Unlike FirstNet, the UK system does not have dedicated public-safety spectrum. Instead, the 1-billion-pound system will leverage EE’s commercial spectral assets in several bands, including 800 MHz, 1.8 GHz and 2.7 GHz.
“If you look at the combined spectrum that they’ve got, it’s huge,” Hewlett said during an interview with IWCE’s Urgent Communications after his presentation.
British first responders will have a separate PLMN ID from commercial users, so ESN traffic can be prioritized on a preemptive basis on the EE network, Hewlett said. In addition, UK officials would like to see greater use of 800 MHz spectrum for ESN traffic in rural areas, where better signal-propagation characteristics are beneficial.
Deployment of the ESN already has begun, Hewlett said.
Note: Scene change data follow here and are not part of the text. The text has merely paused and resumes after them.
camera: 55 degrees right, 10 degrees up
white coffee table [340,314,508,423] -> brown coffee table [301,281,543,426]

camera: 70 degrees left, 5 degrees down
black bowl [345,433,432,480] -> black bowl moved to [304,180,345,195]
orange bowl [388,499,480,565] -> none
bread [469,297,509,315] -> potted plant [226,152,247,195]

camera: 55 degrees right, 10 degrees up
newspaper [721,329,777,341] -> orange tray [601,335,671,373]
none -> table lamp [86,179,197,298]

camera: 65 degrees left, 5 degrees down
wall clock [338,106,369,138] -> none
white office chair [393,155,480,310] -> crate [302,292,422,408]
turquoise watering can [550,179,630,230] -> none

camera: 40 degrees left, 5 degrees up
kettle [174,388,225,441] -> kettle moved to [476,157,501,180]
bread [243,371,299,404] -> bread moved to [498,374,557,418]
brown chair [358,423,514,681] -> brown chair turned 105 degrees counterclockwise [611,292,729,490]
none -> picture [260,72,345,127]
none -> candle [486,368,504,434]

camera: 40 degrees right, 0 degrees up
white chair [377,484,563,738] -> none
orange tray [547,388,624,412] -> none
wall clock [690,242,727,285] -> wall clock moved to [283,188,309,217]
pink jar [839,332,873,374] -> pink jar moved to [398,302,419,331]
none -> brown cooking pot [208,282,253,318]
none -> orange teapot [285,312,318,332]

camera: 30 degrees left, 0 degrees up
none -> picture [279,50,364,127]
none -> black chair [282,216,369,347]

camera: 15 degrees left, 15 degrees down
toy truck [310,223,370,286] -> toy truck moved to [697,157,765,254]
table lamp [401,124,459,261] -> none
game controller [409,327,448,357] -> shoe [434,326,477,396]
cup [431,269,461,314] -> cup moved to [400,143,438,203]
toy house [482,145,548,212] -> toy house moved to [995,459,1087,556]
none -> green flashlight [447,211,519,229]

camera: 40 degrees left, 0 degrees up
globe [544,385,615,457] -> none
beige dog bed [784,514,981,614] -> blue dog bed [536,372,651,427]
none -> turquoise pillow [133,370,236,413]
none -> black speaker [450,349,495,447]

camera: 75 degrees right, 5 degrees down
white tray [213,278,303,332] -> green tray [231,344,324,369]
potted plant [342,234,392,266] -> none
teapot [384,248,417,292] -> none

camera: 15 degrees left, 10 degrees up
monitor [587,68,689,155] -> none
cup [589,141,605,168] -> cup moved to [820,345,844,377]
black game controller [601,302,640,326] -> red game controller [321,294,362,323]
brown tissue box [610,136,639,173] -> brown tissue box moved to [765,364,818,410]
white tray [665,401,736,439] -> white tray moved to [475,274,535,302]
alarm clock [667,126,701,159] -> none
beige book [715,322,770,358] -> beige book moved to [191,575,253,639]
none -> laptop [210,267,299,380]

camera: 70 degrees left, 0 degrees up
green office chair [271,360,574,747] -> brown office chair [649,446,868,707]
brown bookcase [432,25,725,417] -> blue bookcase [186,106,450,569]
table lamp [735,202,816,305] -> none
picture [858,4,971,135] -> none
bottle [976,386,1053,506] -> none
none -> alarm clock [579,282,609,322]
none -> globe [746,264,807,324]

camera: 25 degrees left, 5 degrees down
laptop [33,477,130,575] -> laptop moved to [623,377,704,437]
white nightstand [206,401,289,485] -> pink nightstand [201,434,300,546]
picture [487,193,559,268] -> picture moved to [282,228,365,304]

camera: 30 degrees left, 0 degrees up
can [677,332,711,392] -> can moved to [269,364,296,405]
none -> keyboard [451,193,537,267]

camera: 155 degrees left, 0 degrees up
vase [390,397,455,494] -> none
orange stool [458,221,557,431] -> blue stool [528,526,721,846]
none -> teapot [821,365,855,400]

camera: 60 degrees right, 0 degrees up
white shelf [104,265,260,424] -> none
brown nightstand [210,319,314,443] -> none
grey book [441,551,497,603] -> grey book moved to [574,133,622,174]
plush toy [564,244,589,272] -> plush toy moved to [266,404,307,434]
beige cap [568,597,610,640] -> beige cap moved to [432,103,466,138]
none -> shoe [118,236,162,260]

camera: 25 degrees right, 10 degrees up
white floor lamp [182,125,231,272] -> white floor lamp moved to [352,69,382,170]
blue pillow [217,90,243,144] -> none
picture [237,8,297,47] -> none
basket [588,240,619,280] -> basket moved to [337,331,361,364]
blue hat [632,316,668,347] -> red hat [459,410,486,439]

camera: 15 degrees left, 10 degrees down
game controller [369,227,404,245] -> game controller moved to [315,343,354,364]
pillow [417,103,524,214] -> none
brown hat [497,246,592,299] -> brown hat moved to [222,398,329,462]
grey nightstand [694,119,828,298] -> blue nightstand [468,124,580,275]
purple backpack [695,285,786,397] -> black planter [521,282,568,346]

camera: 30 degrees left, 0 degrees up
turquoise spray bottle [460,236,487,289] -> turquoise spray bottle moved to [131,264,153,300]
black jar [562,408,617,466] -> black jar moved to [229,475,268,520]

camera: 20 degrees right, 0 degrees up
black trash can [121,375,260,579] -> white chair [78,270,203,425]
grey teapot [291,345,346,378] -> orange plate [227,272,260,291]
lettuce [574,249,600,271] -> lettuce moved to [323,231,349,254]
“EE took a gamble and started building before we actually signed the contract,” Hewlett said. “The reference systems are being built now, and they’re both sitting on an Ericsson foundation. They’re working, but they’re not fully featured yet. We did our first test PTT [push-to-talk] call last week.
“What we need to do is probably spend a couple of months optimizing to play around with the parameters and figure out the best way to configure both the device spec and also the eNodeB spec to make sure that we got the optimized solution for capacity management.”